> [EXERCISE PASSAGE]
Following up on my last post, I finally finished that section along the back of the house; the arborvitae and dogwoods are planted, with a nice coat of pine bark nugget mulch topping it all off. I couldn’t be more pleased with how it looks! This will look especially striking in snow, between the green of the arborvitae and the red of the dogwood shrubs.
A few details on what I planted:
Thuja occidentalis ‘Emerald Green’ – these evergreen conifers grow slowly into a narrow, upright pillar about 12’ by 4’ at maturity; maintains its rich green color through the winter.
Cornus sericea ‘Arctic Fire’ – this shrub variety of dogwood boasts a nice red color on the younger stems, slightly fragrant white blooms in spring followed by clusters of white berries in late summer and early fall. When the weather cools, the leaves turn red/burgundy before dropping off.
Despite my all-too-infrequent posts on here, I have in fact been keeping busy in the garden. The weather has been cooperating, with only a few spurts of rain here and there, and temps still mostly tolerable (50s). In a semi-shady corner of the yard, up against a fence, I did some major tilling and weeding and planted several Nandina ‘Gulf Stream’ and a seedling Camellia ‘Winter Star’ the other week, and topped it off with a nice dressing of pine bark mulch. Then, of course, I neglected to take a picture, and now the mulch is covered up by needles from the giant pine that hangs overhead. But you can take my word for it that it looks really nice! There’s still more I want to do in that section; it could use some shorter plants in front of the shrubs…hosta, ferns, perhaps some solomon’s seal or bleeding heart.

> [DATA FOR REVIEW]
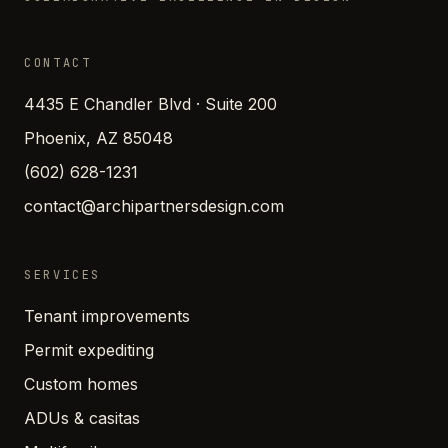
CONTACT
4435 E Chandler Blvd · Suite 200
Phoenix, AZ 85048
(602) 628-1231
contact@archipartnersdesign.com
SERVICES
Tenant improvements
Permit expediting
Custom homes
ADUs & casitas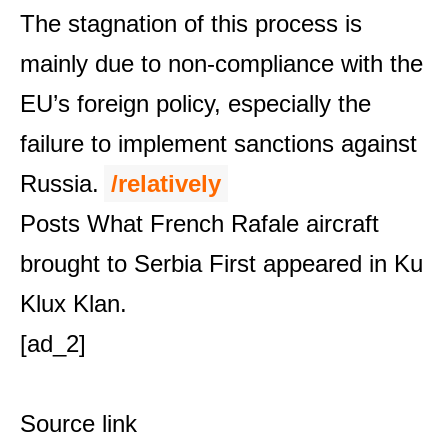
The stagnation of this process is
mainly due to non-compliance with the
EU’s foreign policy, especially the
failure to implement sanctions against
Russia.
/relatively
Posts
What French Rafale aircraft
brought to Serbia
First appeared in
Ku
Klux Klan
.
[ad_2]
Source link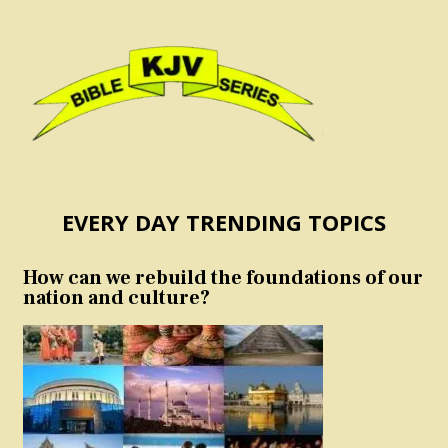
EVERY DAY TRENDING TOPICS
How can we rebuild the foundations of our
nation and culture?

> [JOB] Revise the garden post, starting with "Following up on" and going on through "before dropping off.", and put "white cedar" wherever "arborvitae" appears.

> [RESPONSE BOX]
Following up on my last post, I finally finished that section along the back of the house; the white cedar and dogwoods are planted, with a nice coat of pine bark nugget mulch topping it all off. I couldn’t be more pleased with how it looks! This will look especially striking in snow, between the green of the white cedar and the red of the dogwood shrubs.
A few details on what I planted:
Thuja occidentalis ‘Emerald Green’ – these evergreen conifers grow slowly into a narrow, upright pillar about 12’ by 4’ at maturity; maintains its rich green color through the winter.
Cornus sericea ‘Arctic Fire’ – this shrub variety of dogwood boasts a nice red color on the younger stems, slightly fragrant white blooms in spring followed by clusters of white berries in late summer and early fall. When the weather cools, the leaves turn red/burgundy before dropping off.